- 本文抜粋
* * * * * * *
Criticism series by Murakami Yuichi;Philosophy of "bishojo" game
連載「美少女ゲームの哲学」
第七章 ノベル・ゲーム・未来―― 『魔法使いの夜』から考える【6】様々なメディアミックスによってコンテンツが生まれている昨今、改めて注目されている作品たちがある。美少女ゲーム。識者によってすでに臨界点さえ指摘された、かつて可能性に満ちていた旧態のメディア作品。だがそうした認識は変わらないままなのか。傍流による結実がなければ光は当たらないのか。そもそも我々は美少女ゲームをどれほど理解しているのか――。巨大な風景の歴史と可能性をいま一度検証する、村上裕一氏の批評シリーズ連載。
以上は主に形式面に着目しての分析であったが、この「本」としての表現という視点は、物語内容的に見ても隠喩的に連動していると考えられる。どういうことか。それは、本という表現が「近過去」に繋がっており、そして「近過去」という概念が奈須きのこの描く物語の美学として現われているということだ。
近過去とは、文字通りにとれば現在より少し前の時間軸のことであるが、ここで独特に込めたい意味合いは、それが我々に身近な現象であったにもかかわらずどこかズレているということだ(※111)。というのも、この過去は非常に微妙な認知限界領域に存在している。たとえば、今の30代は、1980年という時代にはすでに生まれていたことだろう。しかし、1980年という年なり時代を完全に把握していたわけではあるまい。我々の多くは、自分が生まれた時代というものを、事後的に、そのとき大人であった人物やその時代について描いた書籍なり映像なりを通じて知ることとなる。自分がそこにいたのにもかかわらず(※112)。ましてや、もし生まれる一年前のことであるとすれば、物理的にそこに存在していない以上、どんなに身近に見えようとも、体感上は知らないと言わざるを得ない。また、何らかの方法で当時のことを知ることができるにしても、本の形で表現された情報は大きな加工を経ているし、映像や当事者の伝聞にしてもそれがそのまま生の現実というわけではない。あるいは、ひどく荒唐無稽な出来事がさも実在したかのように描かれていたり、あるいは幼少時の自分が普通はありえないような超常的な経験をしたとしても、当時にタイムスリップすることはできないのだから、直感のレベルではそれらのものはあったかなかったか決定不可能であり、信じるか否かという信仰の水準に漂うしかない。即ち、近過去は、それ自体が虚構と現実の狭間、一種のグレーゾーンである。
* * * * * * *
- 抽出資料
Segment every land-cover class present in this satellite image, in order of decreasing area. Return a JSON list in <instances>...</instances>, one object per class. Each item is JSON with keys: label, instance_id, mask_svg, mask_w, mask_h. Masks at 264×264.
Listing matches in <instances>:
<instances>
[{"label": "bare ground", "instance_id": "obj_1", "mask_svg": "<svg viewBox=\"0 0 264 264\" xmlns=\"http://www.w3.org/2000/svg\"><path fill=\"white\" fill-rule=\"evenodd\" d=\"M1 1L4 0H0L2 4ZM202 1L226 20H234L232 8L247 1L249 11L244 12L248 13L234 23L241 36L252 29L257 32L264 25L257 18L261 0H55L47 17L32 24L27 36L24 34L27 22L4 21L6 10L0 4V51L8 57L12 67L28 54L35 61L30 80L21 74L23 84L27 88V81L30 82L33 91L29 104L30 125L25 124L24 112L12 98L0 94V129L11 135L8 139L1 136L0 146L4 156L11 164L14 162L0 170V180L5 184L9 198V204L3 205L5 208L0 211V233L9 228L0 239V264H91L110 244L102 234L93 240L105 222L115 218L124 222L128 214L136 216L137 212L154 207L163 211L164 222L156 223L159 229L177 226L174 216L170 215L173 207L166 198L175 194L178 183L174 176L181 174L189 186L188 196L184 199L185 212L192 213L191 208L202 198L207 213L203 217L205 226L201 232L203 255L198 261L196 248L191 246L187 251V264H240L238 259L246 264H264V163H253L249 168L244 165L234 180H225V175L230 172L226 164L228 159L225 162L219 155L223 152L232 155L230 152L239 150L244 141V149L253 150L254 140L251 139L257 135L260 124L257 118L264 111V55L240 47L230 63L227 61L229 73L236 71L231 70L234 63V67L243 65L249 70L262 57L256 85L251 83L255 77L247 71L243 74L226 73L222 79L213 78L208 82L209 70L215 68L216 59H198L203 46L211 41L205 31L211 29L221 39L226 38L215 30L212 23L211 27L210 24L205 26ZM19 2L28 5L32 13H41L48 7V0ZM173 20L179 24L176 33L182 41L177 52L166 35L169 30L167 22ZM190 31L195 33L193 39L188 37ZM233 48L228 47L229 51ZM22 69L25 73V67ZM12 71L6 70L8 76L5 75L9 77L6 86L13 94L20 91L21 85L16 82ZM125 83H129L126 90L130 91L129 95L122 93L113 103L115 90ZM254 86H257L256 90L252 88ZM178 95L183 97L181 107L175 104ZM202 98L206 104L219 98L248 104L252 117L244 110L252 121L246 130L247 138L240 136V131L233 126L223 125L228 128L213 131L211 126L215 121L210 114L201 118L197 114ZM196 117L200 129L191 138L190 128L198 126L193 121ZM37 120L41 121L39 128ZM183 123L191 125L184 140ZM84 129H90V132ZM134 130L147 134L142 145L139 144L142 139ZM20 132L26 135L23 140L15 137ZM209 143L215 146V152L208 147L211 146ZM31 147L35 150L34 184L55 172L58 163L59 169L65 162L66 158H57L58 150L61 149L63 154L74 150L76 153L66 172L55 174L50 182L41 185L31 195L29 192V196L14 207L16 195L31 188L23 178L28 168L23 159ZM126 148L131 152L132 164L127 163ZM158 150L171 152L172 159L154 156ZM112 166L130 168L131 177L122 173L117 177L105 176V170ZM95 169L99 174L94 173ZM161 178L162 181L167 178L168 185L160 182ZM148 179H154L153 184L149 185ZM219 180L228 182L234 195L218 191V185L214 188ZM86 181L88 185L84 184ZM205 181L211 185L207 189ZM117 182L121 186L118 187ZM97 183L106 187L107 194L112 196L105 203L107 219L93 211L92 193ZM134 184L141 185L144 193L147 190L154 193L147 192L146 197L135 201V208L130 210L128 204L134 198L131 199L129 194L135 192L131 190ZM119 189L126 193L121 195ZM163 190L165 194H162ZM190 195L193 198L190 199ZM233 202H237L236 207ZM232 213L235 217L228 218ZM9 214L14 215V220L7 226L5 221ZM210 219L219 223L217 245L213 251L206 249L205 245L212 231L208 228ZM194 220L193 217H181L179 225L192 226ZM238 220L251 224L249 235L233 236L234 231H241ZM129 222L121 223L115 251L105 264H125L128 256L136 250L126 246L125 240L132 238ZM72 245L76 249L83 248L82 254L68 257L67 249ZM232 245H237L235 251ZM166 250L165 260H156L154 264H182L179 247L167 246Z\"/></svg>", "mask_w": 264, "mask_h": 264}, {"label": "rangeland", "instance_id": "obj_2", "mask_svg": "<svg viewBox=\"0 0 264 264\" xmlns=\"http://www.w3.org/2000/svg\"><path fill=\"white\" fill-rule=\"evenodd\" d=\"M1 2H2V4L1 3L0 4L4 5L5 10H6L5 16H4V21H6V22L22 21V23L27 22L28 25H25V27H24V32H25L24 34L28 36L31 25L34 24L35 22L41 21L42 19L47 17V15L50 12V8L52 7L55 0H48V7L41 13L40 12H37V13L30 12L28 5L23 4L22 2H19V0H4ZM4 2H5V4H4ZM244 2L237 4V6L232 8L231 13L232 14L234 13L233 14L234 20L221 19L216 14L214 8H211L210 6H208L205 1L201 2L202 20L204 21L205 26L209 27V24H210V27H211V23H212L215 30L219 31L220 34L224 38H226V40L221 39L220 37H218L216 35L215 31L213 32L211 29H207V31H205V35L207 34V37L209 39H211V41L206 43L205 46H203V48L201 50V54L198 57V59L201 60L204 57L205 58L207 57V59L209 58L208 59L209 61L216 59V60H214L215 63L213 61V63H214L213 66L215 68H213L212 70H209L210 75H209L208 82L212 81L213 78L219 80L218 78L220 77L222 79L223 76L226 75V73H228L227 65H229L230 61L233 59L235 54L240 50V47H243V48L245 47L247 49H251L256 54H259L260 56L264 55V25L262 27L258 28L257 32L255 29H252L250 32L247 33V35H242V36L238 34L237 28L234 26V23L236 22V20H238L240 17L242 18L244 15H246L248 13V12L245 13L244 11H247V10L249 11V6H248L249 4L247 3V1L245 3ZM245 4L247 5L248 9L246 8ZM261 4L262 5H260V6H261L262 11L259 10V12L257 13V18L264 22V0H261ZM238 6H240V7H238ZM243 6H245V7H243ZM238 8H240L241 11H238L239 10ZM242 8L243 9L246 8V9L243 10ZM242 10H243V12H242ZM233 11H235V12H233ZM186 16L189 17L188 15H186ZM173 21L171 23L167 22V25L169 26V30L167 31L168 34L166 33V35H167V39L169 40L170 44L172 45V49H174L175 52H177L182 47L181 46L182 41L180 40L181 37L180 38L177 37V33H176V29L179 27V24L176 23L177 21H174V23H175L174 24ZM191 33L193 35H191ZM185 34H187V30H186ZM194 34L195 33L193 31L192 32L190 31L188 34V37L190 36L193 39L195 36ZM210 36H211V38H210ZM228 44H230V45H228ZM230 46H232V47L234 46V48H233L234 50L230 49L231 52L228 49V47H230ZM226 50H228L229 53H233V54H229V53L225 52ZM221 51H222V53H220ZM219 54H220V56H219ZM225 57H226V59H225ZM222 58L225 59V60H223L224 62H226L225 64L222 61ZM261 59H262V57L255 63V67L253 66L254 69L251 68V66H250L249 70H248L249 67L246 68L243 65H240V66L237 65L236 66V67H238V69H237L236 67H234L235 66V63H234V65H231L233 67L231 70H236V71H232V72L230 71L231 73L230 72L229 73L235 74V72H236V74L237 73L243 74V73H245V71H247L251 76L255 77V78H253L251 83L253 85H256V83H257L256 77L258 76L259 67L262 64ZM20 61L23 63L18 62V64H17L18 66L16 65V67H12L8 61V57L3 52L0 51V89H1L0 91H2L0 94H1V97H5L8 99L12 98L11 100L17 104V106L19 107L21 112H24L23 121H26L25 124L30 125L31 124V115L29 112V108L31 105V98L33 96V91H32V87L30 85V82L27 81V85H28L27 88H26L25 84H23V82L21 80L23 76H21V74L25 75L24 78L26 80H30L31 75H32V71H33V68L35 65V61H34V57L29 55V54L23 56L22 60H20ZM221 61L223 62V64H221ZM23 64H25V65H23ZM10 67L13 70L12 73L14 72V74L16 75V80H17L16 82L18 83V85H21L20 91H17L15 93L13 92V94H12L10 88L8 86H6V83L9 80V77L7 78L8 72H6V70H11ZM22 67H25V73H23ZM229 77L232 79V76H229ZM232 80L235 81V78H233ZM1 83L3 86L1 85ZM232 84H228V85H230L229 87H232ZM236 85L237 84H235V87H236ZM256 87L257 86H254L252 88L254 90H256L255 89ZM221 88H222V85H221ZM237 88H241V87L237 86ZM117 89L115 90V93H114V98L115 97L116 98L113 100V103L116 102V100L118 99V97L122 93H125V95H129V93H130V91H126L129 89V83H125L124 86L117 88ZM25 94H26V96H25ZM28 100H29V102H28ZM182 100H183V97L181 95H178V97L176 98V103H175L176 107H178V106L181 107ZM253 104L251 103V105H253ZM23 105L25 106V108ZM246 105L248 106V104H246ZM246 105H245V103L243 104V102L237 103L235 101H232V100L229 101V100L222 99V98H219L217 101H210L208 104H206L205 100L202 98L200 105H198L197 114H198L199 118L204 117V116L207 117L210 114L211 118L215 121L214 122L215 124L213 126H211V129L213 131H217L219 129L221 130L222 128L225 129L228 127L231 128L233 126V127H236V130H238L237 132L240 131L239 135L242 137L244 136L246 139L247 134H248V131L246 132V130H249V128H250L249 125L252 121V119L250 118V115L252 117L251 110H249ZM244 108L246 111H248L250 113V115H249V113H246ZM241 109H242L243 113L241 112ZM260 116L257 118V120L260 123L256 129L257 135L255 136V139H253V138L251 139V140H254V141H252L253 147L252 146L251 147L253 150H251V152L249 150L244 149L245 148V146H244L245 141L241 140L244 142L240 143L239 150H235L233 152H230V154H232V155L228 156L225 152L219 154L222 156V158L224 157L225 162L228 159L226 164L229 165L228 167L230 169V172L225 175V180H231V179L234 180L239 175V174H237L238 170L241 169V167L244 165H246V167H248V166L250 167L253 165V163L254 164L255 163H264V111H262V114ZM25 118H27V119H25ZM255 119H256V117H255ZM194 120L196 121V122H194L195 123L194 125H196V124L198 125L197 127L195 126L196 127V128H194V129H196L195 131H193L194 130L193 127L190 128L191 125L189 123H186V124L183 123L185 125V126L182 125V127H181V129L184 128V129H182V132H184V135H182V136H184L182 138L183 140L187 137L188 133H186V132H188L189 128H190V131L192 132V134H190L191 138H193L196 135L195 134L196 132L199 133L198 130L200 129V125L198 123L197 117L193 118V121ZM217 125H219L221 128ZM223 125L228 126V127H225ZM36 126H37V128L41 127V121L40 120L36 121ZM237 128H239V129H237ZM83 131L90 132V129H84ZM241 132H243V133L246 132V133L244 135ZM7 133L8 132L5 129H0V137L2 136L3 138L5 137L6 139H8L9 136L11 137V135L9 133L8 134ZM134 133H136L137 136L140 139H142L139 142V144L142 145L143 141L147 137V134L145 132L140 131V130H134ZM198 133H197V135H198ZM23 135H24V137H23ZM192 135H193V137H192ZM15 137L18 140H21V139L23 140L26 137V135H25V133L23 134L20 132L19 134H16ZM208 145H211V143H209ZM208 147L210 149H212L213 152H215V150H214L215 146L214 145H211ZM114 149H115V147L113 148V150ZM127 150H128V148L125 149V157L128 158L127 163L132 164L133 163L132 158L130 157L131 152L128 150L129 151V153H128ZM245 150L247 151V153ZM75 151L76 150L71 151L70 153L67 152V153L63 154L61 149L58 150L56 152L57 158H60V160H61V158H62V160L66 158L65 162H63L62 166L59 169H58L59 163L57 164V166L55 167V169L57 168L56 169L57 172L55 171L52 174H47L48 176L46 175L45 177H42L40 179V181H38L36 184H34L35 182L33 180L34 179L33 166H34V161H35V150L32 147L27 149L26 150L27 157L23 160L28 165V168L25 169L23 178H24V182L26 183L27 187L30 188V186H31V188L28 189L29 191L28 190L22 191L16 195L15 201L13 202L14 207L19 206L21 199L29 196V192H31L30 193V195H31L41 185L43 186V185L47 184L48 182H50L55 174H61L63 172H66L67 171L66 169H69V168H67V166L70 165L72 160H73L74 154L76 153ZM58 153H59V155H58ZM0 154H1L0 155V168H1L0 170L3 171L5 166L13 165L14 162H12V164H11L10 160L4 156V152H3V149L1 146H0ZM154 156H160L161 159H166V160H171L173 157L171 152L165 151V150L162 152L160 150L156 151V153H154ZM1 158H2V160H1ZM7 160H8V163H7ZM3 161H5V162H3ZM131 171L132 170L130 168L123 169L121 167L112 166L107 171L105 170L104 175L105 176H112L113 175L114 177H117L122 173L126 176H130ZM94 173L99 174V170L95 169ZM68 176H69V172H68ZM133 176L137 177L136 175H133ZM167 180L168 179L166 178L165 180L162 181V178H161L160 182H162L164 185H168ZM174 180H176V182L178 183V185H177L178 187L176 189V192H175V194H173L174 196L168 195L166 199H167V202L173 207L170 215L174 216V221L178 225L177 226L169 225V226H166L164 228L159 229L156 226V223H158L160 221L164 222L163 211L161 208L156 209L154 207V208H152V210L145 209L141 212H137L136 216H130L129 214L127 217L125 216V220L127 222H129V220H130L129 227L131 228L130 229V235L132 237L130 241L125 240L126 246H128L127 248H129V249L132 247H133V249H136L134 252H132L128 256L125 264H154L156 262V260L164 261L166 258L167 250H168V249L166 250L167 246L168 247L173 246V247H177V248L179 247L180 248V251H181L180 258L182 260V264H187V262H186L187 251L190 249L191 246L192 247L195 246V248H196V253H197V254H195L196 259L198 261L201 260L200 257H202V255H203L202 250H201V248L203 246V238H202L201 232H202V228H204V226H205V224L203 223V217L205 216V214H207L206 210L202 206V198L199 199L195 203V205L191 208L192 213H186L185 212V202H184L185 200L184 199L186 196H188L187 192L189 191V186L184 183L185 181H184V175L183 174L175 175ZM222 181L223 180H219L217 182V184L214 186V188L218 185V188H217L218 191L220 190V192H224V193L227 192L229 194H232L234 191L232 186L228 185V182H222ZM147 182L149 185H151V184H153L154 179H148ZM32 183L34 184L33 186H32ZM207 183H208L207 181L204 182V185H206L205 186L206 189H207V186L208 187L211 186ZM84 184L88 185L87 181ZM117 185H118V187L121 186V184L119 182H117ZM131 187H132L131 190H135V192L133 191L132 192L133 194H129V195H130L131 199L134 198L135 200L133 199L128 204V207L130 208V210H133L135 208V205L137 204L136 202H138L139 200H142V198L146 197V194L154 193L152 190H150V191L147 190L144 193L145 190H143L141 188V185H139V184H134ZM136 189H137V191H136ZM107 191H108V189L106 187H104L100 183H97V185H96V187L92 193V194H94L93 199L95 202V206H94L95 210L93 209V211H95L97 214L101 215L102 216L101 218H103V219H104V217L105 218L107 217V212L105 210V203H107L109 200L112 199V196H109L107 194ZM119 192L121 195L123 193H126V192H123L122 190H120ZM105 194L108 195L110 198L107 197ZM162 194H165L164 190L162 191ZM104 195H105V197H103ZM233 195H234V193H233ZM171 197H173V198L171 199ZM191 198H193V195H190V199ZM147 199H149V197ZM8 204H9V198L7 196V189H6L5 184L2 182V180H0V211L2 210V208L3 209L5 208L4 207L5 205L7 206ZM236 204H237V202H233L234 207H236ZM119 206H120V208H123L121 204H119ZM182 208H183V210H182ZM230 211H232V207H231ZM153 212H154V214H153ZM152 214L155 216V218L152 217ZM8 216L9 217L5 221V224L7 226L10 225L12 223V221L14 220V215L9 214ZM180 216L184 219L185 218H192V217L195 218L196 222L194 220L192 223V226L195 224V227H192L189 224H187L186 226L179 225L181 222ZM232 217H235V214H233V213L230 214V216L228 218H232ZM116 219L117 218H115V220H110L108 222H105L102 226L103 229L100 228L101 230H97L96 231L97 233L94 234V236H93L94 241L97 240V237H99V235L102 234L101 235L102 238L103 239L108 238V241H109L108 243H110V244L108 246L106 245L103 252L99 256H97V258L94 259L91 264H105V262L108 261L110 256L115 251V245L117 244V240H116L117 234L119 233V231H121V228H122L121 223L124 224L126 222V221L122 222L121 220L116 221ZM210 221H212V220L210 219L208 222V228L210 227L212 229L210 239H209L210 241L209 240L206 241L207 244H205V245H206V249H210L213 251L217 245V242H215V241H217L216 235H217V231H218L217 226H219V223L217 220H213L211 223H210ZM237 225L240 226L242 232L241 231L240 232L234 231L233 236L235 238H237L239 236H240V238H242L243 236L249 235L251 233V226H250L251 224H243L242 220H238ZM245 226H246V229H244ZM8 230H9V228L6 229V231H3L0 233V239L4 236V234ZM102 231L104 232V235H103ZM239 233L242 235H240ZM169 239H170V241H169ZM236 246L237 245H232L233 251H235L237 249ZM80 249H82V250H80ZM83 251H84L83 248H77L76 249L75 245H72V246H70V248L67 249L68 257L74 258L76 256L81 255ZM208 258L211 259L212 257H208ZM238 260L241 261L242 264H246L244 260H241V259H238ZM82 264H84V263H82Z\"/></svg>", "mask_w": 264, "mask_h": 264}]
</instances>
* * * * * * *
- 演習の要件
**1.** 近過去論の抜粋によると、近過去は虚構と現実の狭間にある何だとされているか。
**2.** 次の(a)〜(c)が近過去論の抜粋と合致するかどうかを判定せよ。それぞれ「はい」か「いいえ」で答え、根拠となる本文の語句をそのまま引用すること。
(a) 本という表現は「近過去」に繋がっているとされている。
(b) 今の30代は1980年という時代を完全に把握していたとされている。
(c) 本の形で表現された情報は、ほとんど加工を経ていないとされている。
**3.** 近過去論の抜粋を、示されている最後の文の続きから書き継げ。

- 解答
**1.** 一種のグレーゾーンだとされている。

**2.**
(a) はい。「本という表現が「近過去」に繋がっており」
(b) いいえ。「1980年という年なり時代を完全に把握していたわけではあるまい」
(c) いいえ。「本の形で表現された情報は大きな加工を経ているし」

**3.**
『魔法使いの夜』の物語はいくつもの水準で、このゾーンにおいてこそ描かれるべきものとして現われている。たとえば、主人公たちは「坂の上にあるお屋敷には、2人の魔女が住んでいる」という噂の対象であった。噂というよりも都市伝説といったほうが正確だろうこの言説は、まさに近過去的領域に息づくものである。そもそも、生真面目に魔女や魔法について考えるのなら、むしろこのような雰囲気はこれらの対象を描く上で必須のものだろう。衒いなく魔女や魔法を描くなら、それは単なるフィクションである。
実際、彼女たちの内面的設定もそのような雰囲気と連動している。たとえば、主人公の片割れであるもう一人の魔女・久遠寺有珠は「最後の魔女」とも称されている。この設定は、次に言う設定との兼ね合いによって、独特の臨場感を帯びることとなる。その設定とは、本作の時代設定が1980年代後半だということである。ということは、30年前に現役の最後の魔女がいたのだということを暗に仄めかしているということだ。もちろん、2010年代に生きる我々は、まさか現代に魔女がいるなどということを容易に信じたりはしないし、そういうことなら連れてきてみよ、とも思うだろう。しかし、30年前であれば話は異なってくる。その時代には遡ることはできないし、単に遡行不可能という以上に、「昔」という性質によって、あったかもしれないという感覚を惹起させられる。もちろん、この物語はフィクションである。そんなことはあったはずがない。しかし、では他のどのようなことが30年前にあったというのか。近過去の時制では、細部に謎めいた雰囲気が宿り続ける。
さらに補足するなら、1980年代後半という設定が、ちょうど昭和と平成の境目ぐらいに位置しているという事実が重要である。これはまさに作品を時代の狭間に位置づけようとしているのであり、一種の逢魔が時としての機能を持たされている。むろん、昭和を魔術と虚構の時代とし、平成を科学と現実の時代などといったら極端にすぎるのかもしれない。しかし、ほとんどそれに近い見立てのもとに、あくまでもその淡いを狙って『魔法使いの夜』が召喚されているのはもはや自明にすら思われる。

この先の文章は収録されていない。